Pressed on what aid the Bush administration might provide, he said the United States is helping the Palestinian leadership complete a strategy for reconstituting its security forces "in order to make sure the terrorists, the haters of peace, those who can't stand freedom, do not have their way in the Middle East."
The remarks, spoken as he left church, were Bush's first on the Middle East since he arrived in Maine for a long Father's Day weekend with his family. Bush said he saw an apparent break in the surge of violence that followed a peace summit in Aqaba, Jordan, earlier this month. But he acknowledged the gravity of the job.
"I'm confident we can achieve peace," he said. "It's going to be a tough road, but I am determined to continue to lend the weight of this government to advance peace."
Bush, at a June 4 summit in Jordan with Israeli and Palestinians leaders, helped initiate a plan, known as the road map, which specified an immediate end to 32 months of violence simultaneously with moves by Israel to stop building of Jewish settlements in occupied territories. The goal was creation of a Palestinian state, living in peace alongside Israel, by 2005.
Since that meeting, renewed violence -- capped by a bus bombing by Hamas and a string of Israeli helicopter raids with rocket aimed at Hamas leaders -- has killed 63 people, mainly civilians on both sides.The difficulty of ending the violence was apparent earlier Sunday by a firefight between Israeli soldiers and Palestinians in a Gaza town, in which a Palestinian was killed and seven others wounded.
The first contingent of U.S. monitors to supervise implementation of the peace plan arrived in the region Sunday.
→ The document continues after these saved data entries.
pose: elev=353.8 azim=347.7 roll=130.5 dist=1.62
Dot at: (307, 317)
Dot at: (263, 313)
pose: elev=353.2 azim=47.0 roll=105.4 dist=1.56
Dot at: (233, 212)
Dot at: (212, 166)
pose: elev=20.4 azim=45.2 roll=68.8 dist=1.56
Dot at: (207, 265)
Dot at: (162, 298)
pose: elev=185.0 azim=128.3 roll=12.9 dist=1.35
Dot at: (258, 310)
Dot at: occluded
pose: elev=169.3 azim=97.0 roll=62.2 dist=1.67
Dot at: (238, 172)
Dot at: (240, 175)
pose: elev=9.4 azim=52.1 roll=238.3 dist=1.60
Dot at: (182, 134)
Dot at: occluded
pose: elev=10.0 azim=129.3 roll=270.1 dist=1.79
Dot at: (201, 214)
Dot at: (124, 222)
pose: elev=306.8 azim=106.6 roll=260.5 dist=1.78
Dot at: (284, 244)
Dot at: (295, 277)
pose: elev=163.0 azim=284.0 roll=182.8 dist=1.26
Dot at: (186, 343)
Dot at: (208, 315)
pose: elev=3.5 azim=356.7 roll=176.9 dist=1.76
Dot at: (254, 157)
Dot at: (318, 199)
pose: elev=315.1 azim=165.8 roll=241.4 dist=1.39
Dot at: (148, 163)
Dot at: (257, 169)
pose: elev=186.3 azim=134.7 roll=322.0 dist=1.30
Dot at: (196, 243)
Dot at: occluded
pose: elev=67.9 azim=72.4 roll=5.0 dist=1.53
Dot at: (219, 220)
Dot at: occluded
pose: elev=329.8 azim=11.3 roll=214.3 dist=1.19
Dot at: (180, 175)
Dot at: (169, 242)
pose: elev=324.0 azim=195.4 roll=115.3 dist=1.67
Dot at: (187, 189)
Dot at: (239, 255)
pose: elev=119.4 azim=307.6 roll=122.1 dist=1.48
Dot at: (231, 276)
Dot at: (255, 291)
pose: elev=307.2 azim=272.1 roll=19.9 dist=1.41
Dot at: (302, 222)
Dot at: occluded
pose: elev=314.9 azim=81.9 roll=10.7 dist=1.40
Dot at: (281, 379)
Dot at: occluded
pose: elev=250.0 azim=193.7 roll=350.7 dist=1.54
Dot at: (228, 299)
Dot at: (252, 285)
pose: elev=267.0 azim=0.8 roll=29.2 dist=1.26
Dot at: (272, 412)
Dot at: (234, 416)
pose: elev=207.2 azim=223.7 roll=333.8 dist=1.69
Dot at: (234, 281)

The team is led by Assistant Secretary of State John Wolf. Secretary of State Colin Powell and representatives of the United Nations, Russia and the European Union, which worked on the peace blueprint, plan talks in Jordan this week.
"The way for us to have two states, side-by-side, is for everybody coming together to deny the killers the opportunity to destroy," Bush said. "And that's what they want to do. There are people in the Middle East who hate the thought of a peaceful Palestinian state. That's what they can't stand.
"It is clear that the free world, those who love freedom and peace must deal harshly with Hamas and the killers. And that's just the way it is in the Middle East."
The United States is trying to bolster the ability of Mahmoud Abbas, the new prime minister of the Palestinian Authority, to deal with the terrorists, but the recent wave of violence has prompted questions whether he can truly check terrorism. That has led to discussion of whether the United States should send military aid to the Palestinians.
Not yet, Sen. Richard Lugar, R-Ind., said Sunday.
"It's always a possibility," Lugar, chairman of the Senate Foreign Relations Committee, said on "Fox News Sunday." "But having said that, I would just say this is down the trail.
"We have to be very, very careful about the use of American forces," whether they are deployed alone or with other forces, such as peacekeeping operations sponsored by NATO or the United Nations. "But clearly, if force is required ultimately to rout out terrorism, it is possible that there will be an American participation."